For anyone who ever peered at the sun-kissed photo of some Instagram "star" and thought, "This just can't be real life," this should be validating: Essena O'Neill, one of Instagram's bright, beautiful stars, has decided to quit social media — and, in the process, expose how what we see isn't always what it seems.
O'Neill, 18, an Australian who had built up a massive social following, announced last week that she's leaving it all behind, stating in an Instagram post, "Social media, especially how I used it, isn't real."
"It was never my conscious intention, but I deluded a lot of people... Call it deception, manipulation, lying, not saying the whole truth... I was both addicted to social approval and terrified no one would value me for myself. So I rewrote the captions of these false photos with short shots of reality."
What wasn't real? O'Neill had the ultimate lifestyle feed, with carefully curated photos that epitomized a well-lived, beautifully maintained life with all its Instagram-ready trappings. O'Neill has a fit, toned body with a seemingly perpetual tan; the sort of beachy blonde hair Aussies are envied for; and a love of yoga, bikinis, staring into sunsets and mirror selfies.
Now, most of the photos have been deleted — nearly 2,000 pics, according to the Sunshine Coast Daily. What remain have new captions, ones that expose the truth about the photo, from how she really felt when taking it to where the clothes actually came from to how much she was paid.
Most crucially, they expose how an unsustainable, unrealistic and undesirable the reality behind the Insta-fantasy really is.

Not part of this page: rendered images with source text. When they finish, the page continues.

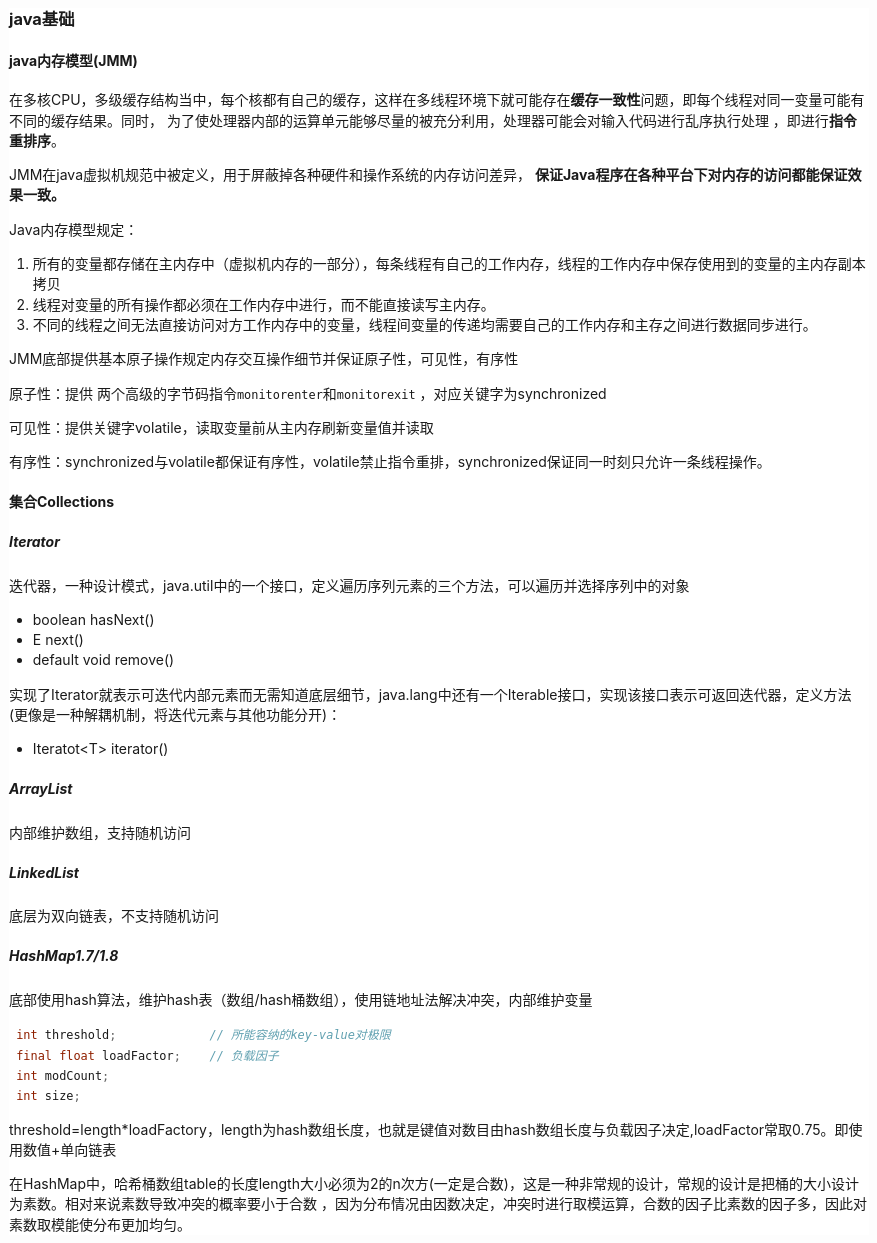 ### java基础

#### java内存模型(JMM)

在多核CPU，多级缓存结构当中，每个核都有自己的缓存，这样在多线程环境下就可能存在**缓存一致性**问题，即每个线程对同一变量可能有不同的缓存结果。同时， 为了使处理器内部的运算单元能够尽量的被充分利用，处理器可能会对输入代码进行乱序执行处理 ，即进行**指令重排序**。

JMM在java虚拟机规范中被定义，用于屏蔽掉各种硬件和操作系统的内存访问差异， **保证Java程序在各种平台下对内存的访问都能保证效果一致。**

 Java内存模型规定：

1. 所有的变量都存储在主内存中（虚拟机内存的一部分），每条线程有自己的工作内存，线程的工作内存中保存使用到的变量的主内存副本拷贝
2. 线程对变量的所有操作都必须在工作内存中进行，而不能直接读写主内存。
3. 不同的线程之间无法直接访问对方工作内存中的变量，线程间变量的传递均需要自己的工作内存和主存之间进行数据同步进行。  

JMM底部提供基本原子操作规定内存交互操作细节并保证原子性，可见性，有序性

原子性：提供 两个高级的字节码指令`monitorenter`和`monitorexit` ，对应关键字为synchronized

可见性：提供关键字volatile，读取变量前从主内存刷新变量值并读取

有序性：synchronized与volatile都保证有序性，volatile禁止指令重排，synchronized保证同一时刻只允许一条线程操作。 

#### 集合Collections

##### Iterator

迭代器，一种设计模式，java.util中的一个接口，定义遍历序列元素的三个方法，可以遍历并选择序列中的对象

* boolean hasNext()
* E next()
* default void remove()

实现了Iterator就表示可迭代内部元素而无需知道底层细节，java.lang中还有一个Iterable接口，实现该接口表示可返回迭代器，定义方法(更像是一种解耦机制，将迭代元素与其他功能分开)：

* Iteratot<T\> iterator()

##### ArrayList

内部维护数组，支持随机访问

##### LinkedList

底层为双向链表，不支持随机访问

##### HashMap1.7/1.8

底部使用hash算法，维护hash表（数组/hash桶数组），使用链地址法解决冲突，内部维护变量

```java
 int threshold;             // 所能容纳的key-value对极限 
 final float loadFactor;    // 负载因子
 int modCount;  
 int size;
```

threshold=length*loadFactory，length为hash数组长度，也就是键值对数目由hash数组长度与负载因子决定,loadFactor常取0.75。即使用数值+单向链表

 在HashMap中，哈希桶数组table的长度length大小必须为2的n次方(一定是合数)，这是一种非常规的设计，常规的设计是把桶的大小设计为素数。相对来说素数导致冲突的概率要小于合数 ，因为分布情况由因数决定，冲突时进行取模运算，合数的因子比素数的因子多，因此对素数取模能使分布更加均匀。
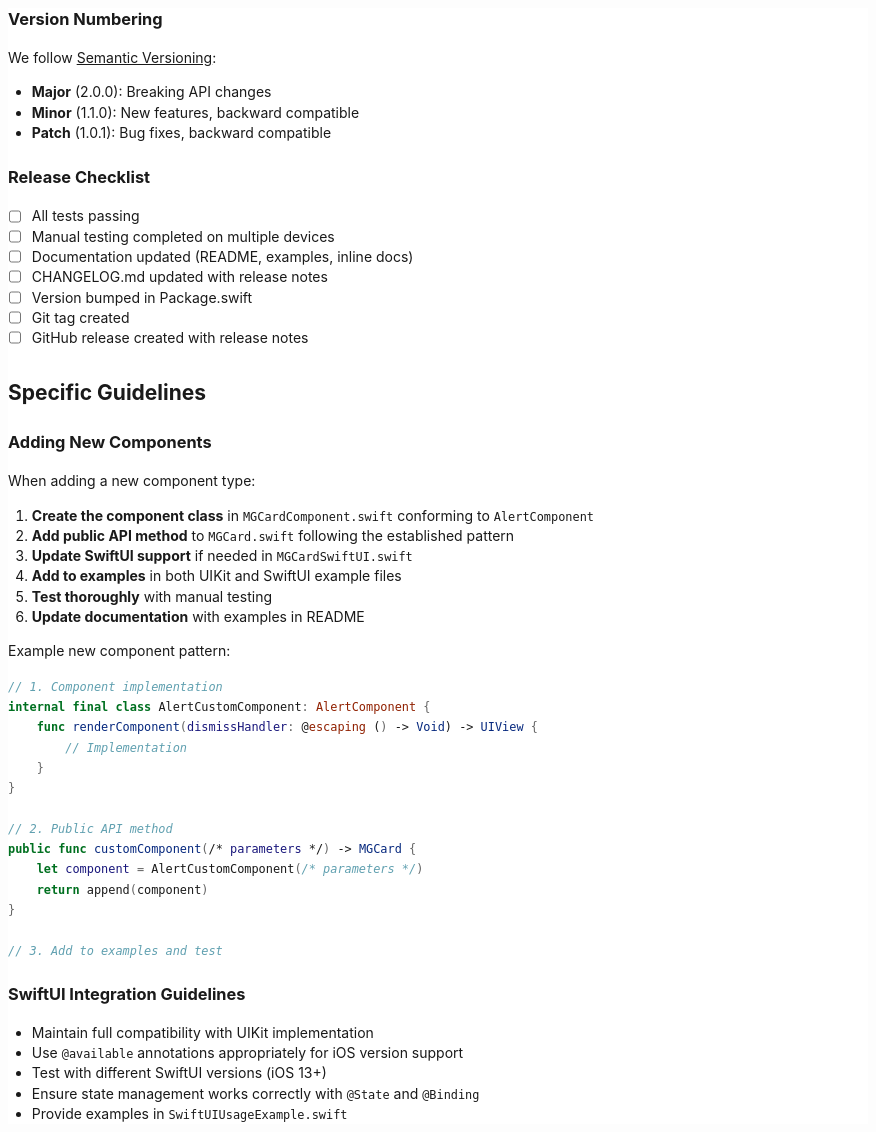 ### Version Numbering
We follow [Semantic Versioning](https://semver.org/):
- **Major** (2.0.0): Breaking API changes
- **Minor** (1.1.0): New features, backward compatible
- **Patch** (1.0.1): Bug fixes, backward compatible

### Release Checklist
- [ ] All tests passing
- [ ] Manual testing completed on multiple devices
- [ ] Documentation updated (README, examples, inline docs)
- [ ] CHANGELOG.md updated with release notes
- [ ] Version bumped in Package.swift
- [ ] Git tag created
- [ ] GitHub release created with release notes

## Specific Guidelines

### Adding New Components

When adding a new component type:

1. **Create the component class** in `MGCardComponent.swift` conforming to `AlertComponent`
2. **Add public API method** to `MGCard.swift` following the established pattern
3. **Update SwiftUI support** if needed in `MGCardSwiftUI.swift`
4. **Add to examples** in both UIKit and SwiftUI example files
5. **Test thoroughly** with manual testing
6. **Update documentation** with examples in README

Example new component pattern:
```swift
// 1. Component implementation
internal final class AlertCustomComponent: AlertComponent {
    func renderComponent(dismissHandler: @escaping () -> Void) -> UIView {
        // Implementation
    }
}

// 2. Public API method
public func customComponent(/* parameters */) -> MGCard {
    let component = AlertCustomComponent(/* parameters */)
    return append(component)
}

// 3. Add to examples and test
```

### SwiftUI Integration Guidelines

- Maintain full compatibility with UIKit implementation
- Use `@available` annotations appropriately for iOS version support
- Test with different SwiftUI versions (iOS 13+)
- Ensure state management works correctly with `@State` and `@Binding`
- Provide examples in `SwiftUIUsageExample.swift`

Like so many online "lifestyle" stars, Essena was paid to promote clothing items.
And beauty products and food too.
All those stylish outfits? Most aren't worn for more than a few minutes for the photo.
When someone's body looks amazing online, you're not always seeing the truth.
And even when someone has an awesome body, that doesn't mean their life is perfect.
For O'Neill, someone whose success was built on capturing perfect images of a perfect lifestyle, the admissions are a big deal. The teen started changing the captions on her old photos — and posting new ones that struck a decidedly more critical tone — over the past several weeks. Her critiques target the false realities put forth on social media and also the soul-sucking power of social media itself.
"I'm starting to rid myself of distractions," she wrote in a caption three weeks ago, while in the process of paring down her media diet:
"I think ridding myself from all these distractions I've lived with for so long (useless scrolling time on social media, obsession on appearance, hyper sexualised and contrived forms of media/tv/music) has forced me to really reach in. It's scary and overwhelming how much of my life isn't 'real' life, it's screens and images. I have filled most of my reality (day) with contrived artificial ideas of living. I didn't realise I had an addiction to social media and my appearance until I removed my phone and makeup."
That's why, as she put in several recent videos, she's quitting. "For me, personally, [social media] consumed me," she said in a YouTube clip last week. "I wasn't living in 3-D world, I was living in a 2-D world."
Moreover, she added, "I was living in a system that said if you're genetically beautiful, you're more important."
The magnetic pull of a "like"-approved life: O'Neill's not wrong that social media can suck up our attention, tugging us away from the real world in favor of a flattering, more "perfect" world where we control how we're perceived.
It also molds the lives we desire. Facebook-stalking people we know has been replaced by Instagram-stalking people we don't know, as we lust after lives that look far more wonderful than ours, with every detail in its place — certain clothes, certain jewelry, certain foods or drink, certain homes, even certain bodies.
As one 20-something previously told Mic, "[I follow] girls who are insane about exercising and love gloating about their bodies and what they eat to maintain that look," adding, "Intrigue and jealousy definitely drive my behavior."
But being jealous of a life that isn't real is dangerous territory to dwell in. Which is why O'Neill has not only blown the cover on her social media fantasy, but also created a site called LetsBeGameChangers.com to inspire young people to disconnect from their social media-driven lives and get a grip on what really matters.
"We see luxurious living, genetically blessed people, we see new clothes, sexy workout wear, tight abs, toned thighs, perfectly styled hair, painted masks, spray-painted bodies. We don't see real life," she writes on the website. "Some might say we have issues 'coping with society' ... I say we are game changers."